The truth about lying: who does it, and why - bootload
http://www.guardian.co.uk/lifeandstyle/2009/aug/08/truth-about-lying

======
dkarl
I lie all the time to people who do their best to stop me from telling the
truth. When people relentlessly and shamelessly manipulate situations to deter
me from telling them something, and I can afford to wait, I'll wait for an
opening. It's like dealing with a military adversary who interprets truth as
aggression. You don't strike when they're posturing right off your coast. You
wait until their navy is in port and their planes are on the ground, and you
hope they won't go to the trouble of punishing you, or that they calm down
before they manage to muster a retaliatory strike. I don't feel guilty about
lying under such circumstances. They're demanding to be lied to, and I'm
telling them the truth against their will. Whether I'm doing them a favor by
ultimately telling the truth or just telling the truth for my own selfish
reasons, I figure they share responsibility for the lies I tell in the
meantime.

------
christofd
Hmm... the real circumstances of social experiments are tough to evaluate.
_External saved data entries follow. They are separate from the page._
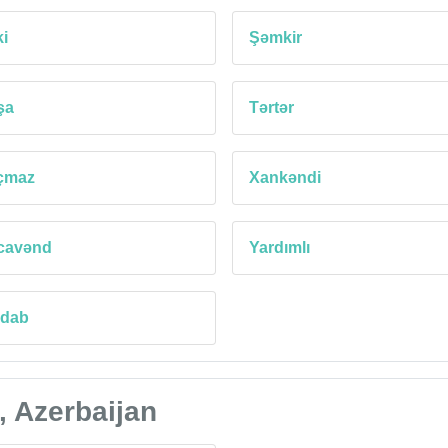
i
Şəmkir
şa
Tərtər
çmaz
Xankəndi
cavənd
Yardımlı
rdab
, Azerbaijan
I'd
have to be there to believe it.

I'm skeptical... people might just have thought: hey cool, a social
experiment, let's play with the situation and enjoy myself. In real life
telling somebody, that might know your friends or classmates, you play in a
popular band will not do good for your reputation. I don't think people
outright lie... they omit, expand, exaggerate, twist, etc., but not outright
lie.

There's probably a socially accepted ratio of how much you're allowed to bend
it, with 1.0 being totally honest and 0.0 outright lying. I'd say you can get
away with 0.5 often (try at your own risk). Bell curve?